- [TEXTO DE LECTURA]:
====================

Pasión, motivación, ambiente, algún rifirrafe pero ¿dónde está el fútbol? se preguntaban en el Santiago Bernabéu, sin llenar, durante la primera parte del derbi de la Copa del Rey entre el Real Madrid y el Atlético de Madrid. Los de Carlo Ancelotti lograron meter ya un pie en la final al adelantarse 3-0 en casa en la ida de las semifinales ante los de Diego Pablo Simeone. La segunda parte ya fue harina de otro costal.
Fue el portugués Pepe el que abrió la lata en un balón que desvió contra su portería el argentino Emiliano Insúa, adelantando a los de casa en el minuto 17. Al comienzo de la segunda parte, en el minuto 57, Jesé amplió la ventaja y Ángel Di María, en el 73, dejó el marcador en 3-0 tras tocar en el brasileño Miranda.

====================

- [DATOS DE ORIGEN]:
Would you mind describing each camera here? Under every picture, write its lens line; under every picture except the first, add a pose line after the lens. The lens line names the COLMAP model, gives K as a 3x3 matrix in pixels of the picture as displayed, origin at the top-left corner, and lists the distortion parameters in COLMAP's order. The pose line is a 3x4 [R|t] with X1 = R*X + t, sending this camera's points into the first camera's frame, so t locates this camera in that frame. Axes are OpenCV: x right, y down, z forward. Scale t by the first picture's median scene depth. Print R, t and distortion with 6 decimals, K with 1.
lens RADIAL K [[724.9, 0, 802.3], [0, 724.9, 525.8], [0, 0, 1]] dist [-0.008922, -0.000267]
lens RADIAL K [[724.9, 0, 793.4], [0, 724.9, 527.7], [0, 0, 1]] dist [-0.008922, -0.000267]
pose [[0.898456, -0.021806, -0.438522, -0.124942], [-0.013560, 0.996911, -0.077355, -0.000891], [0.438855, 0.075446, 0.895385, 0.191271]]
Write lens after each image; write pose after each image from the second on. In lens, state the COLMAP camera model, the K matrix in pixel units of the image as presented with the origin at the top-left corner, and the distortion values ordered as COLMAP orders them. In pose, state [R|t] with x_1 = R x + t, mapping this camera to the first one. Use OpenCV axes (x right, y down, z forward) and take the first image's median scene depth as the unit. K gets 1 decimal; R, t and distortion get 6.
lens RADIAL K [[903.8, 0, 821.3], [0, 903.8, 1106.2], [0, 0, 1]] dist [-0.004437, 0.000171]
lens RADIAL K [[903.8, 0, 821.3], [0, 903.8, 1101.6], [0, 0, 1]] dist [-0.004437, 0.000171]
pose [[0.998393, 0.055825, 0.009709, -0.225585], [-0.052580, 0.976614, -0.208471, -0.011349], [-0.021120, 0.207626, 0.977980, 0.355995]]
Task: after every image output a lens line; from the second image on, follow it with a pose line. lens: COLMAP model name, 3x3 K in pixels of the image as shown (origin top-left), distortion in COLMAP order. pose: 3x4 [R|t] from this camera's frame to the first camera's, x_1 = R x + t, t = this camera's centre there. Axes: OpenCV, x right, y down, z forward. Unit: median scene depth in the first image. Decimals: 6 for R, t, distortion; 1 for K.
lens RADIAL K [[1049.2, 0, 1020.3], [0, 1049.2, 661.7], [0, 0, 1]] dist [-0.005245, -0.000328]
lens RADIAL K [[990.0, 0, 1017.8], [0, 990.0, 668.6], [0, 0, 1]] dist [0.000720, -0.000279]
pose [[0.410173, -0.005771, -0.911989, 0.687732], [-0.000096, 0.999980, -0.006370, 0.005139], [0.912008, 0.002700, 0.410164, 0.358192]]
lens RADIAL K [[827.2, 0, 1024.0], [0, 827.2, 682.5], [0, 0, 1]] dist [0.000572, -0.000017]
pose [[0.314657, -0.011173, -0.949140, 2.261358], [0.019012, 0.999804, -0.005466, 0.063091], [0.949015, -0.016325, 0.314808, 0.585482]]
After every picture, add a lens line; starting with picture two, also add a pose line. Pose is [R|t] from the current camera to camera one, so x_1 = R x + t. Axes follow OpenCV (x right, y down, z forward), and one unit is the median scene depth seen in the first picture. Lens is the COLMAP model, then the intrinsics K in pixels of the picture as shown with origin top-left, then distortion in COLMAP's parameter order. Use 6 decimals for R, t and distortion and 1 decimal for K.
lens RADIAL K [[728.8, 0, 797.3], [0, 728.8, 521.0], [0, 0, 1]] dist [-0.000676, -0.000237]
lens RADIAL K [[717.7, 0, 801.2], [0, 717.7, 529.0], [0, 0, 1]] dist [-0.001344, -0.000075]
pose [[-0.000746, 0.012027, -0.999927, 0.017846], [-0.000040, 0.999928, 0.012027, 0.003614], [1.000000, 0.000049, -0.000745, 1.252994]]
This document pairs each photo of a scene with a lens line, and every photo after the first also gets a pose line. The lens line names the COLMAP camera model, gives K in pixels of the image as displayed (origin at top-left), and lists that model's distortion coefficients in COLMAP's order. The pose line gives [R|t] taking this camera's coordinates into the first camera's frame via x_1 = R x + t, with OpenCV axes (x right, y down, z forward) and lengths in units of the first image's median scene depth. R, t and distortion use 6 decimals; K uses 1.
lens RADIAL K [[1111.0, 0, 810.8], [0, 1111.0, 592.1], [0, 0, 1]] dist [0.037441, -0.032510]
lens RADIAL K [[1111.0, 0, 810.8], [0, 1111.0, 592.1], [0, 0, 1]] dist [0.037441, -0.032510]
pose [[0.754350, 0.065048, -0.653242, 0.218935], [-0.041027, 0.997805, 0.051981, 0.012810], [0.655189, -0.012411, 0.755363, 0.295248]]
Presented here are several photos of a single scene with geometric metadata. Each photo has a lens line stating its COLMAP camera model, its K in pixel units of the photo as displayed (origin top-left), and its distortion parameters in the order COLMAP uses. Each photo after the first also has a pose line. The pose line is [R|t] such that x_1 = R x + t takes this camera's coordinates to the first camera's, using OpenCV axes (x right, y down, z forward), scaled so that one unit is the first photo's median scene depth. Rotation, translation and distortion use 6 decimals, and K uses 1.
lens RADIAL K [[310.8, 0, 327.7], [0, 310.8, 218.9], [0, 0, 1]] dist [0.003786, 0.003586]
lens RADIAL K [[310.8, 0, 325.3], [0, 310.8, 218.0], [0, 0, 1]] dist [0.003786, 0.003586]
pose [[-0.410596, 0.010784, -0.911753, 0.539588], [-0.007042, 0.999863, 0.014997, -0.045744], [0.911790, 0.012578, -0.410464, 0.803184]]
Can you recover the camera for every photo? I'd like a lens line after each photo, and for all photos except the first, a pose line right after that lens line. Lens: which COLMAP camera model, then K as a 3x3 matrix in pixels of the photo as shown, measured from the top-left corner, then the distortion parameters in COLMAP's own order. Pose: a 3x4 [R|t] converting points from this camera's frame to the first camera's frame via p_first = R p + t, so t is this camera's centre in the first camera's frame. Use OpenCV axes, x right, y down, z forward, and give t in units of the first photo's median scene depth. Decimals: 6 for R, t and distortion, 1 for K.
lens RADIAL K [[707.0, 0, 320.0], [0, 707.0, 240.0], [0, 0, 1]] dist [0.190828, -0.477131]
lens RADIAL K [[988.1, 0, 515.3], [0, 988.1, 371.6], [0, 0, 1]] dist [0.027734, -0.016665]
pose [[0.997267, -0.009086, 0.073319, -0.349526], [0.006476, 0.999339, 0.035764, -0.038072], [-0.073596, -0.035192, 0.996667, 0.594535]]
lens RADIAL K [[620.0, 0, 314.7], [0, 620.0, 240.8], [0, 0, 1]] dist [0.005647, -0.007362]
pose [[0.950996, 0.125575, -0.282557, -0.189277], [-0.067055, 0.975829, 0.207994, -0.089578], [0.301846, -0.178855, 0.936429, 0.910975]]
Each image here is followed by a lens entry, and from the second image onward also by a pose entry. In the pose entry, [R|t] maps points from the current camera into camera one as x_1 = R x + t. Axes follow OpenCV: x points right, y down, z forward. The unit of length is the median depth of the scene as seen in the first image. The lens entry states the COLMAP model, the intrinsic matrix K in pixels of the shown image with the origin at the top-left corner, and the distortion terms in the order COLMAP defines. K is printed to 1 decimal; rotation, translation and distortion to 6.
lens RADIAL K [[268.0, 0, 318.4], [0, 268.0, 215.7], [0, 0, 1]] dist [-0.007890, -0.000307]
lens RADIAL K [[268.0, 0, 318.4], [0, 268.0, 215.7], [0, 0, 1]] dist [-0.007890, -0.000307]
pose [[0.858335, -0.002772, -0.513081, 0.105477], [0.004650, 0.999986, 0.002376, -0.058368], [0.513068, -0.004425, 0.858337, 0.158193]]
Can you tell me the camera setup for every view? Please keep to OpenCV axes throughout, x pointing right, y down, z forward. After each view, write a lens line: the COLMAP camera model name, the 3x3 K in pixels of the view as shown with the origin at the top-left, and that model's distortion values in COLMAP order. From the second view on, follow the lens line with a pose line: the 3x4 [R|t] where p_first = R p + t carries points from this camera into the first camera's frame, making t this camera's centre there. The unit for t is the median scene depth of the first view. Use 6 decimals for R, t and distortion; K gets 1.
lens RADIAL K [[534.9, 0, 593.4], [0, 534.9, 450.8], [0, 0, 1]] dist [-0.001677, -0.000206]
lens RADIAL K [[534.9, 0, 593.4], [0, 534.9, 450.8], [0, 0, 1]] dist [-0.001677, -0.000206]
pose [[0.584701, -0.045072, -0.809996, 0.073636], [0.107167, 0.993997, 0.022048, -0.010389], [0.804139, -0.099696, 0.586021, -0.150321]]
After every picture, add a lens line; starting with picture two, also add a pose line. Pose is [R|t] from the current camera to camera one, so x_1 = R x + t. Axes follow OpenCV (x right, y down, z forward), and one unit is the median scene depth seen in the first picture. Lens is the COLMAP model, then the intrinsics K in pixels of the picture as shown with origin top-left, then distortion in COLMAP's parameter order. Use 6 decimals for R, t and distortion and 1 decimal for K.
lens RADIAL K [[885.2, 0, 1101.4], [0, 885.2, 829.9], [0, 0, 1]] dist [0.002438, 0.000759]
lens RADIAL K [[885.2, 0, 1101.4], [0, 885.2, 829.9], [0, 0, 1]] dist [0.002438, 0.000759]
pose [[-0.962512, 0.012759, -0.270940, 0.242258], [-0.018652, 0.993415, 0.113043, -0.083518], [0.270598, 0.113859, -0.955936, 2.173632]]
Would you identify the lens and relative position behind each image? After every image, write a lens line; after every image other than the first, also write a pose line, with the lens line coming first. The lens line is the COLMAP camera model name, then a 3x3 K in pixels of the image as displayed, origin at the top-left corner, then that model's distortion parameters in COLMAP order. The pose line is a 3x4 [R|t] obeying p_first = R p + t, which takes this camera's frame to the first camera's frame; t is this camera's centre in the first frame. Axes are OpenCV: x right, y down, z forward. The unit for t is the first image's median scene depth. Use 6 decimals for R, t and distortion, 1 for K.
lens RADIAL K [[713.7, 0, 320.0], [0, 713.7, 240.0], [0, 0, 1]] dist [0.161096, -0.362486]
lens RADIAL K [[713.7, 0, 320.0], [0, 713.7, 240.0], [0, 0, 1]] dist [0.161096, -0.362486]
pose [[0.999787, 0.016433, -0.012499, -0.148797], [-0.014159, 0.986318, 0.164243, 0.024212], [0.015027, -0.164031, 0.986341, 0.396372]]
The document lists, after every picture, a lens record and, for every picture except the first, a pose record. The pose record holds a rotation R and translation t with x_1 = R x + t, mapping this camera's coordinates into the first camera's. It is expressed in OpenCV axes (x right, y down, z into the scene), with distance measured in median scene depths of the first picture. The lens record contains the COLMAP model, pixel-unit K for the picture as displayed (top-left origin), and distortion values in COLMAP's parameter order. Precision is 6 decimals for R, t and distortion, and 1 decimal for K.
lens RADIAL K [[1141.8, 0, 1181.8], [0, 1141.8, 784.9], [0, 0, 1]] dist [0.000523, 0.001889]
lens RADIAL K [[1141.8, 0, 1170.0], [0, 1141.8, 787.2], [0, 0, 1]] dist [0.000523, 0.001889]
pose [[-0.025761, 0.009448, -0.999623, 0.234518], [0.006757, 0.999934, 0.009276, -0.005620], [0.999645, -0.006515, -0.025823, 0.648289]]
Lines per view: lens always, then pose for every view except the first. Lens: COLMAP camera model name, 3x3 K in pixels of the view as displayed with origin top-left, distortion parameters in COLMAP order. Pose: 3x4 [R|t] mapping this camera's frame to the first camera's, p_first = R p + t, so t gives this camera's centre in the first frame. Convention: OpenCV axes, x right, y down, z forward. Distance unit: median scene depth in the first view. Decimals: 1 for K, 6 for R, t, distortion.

====================

Prosigue la crónica del derbi copero entre el Real Madrid y el Atlético de Madrid a partir de su última oración. Para resolver la tarea no hace falta consultar el material.

Ahí no acabaron los males del equipo que ocupa la primera plaza en la Liga BBVA tras el pinchazo del FC Barcelona en Valencia, ya que Diego Costa, la estrella goleadora del Atlético, vio la amarilla y no podrá jugar la vuelta por tener que cumplir una sanción. El Real Madrid se vengó de lo ocurrido en la pasada edición de la Copa del Rey y el Atlético de Madrid vio frustrado su sueño de lograr su tercer triunfo consecutivo en el Santiago Bernabéu.
Los de Ancelotti fueron claramente superiores pese la ausencia de Gareth Bale, lesionado en un gemelo. Los rojiblancos mostraron un drástico bajón físico y de juego y tendrán que esperar un milagro en el Vicente Calderón si quieren arrebatarle el puesto en la final al Real Madrid. Esta vez el equipo de Ancelotti, en el que era una de sus primeras pruebas de la temporada, como destacó Hechos de Hoy, avanzó de manera determinante para llegar a la pelea por uno de los títulos que están en el juego.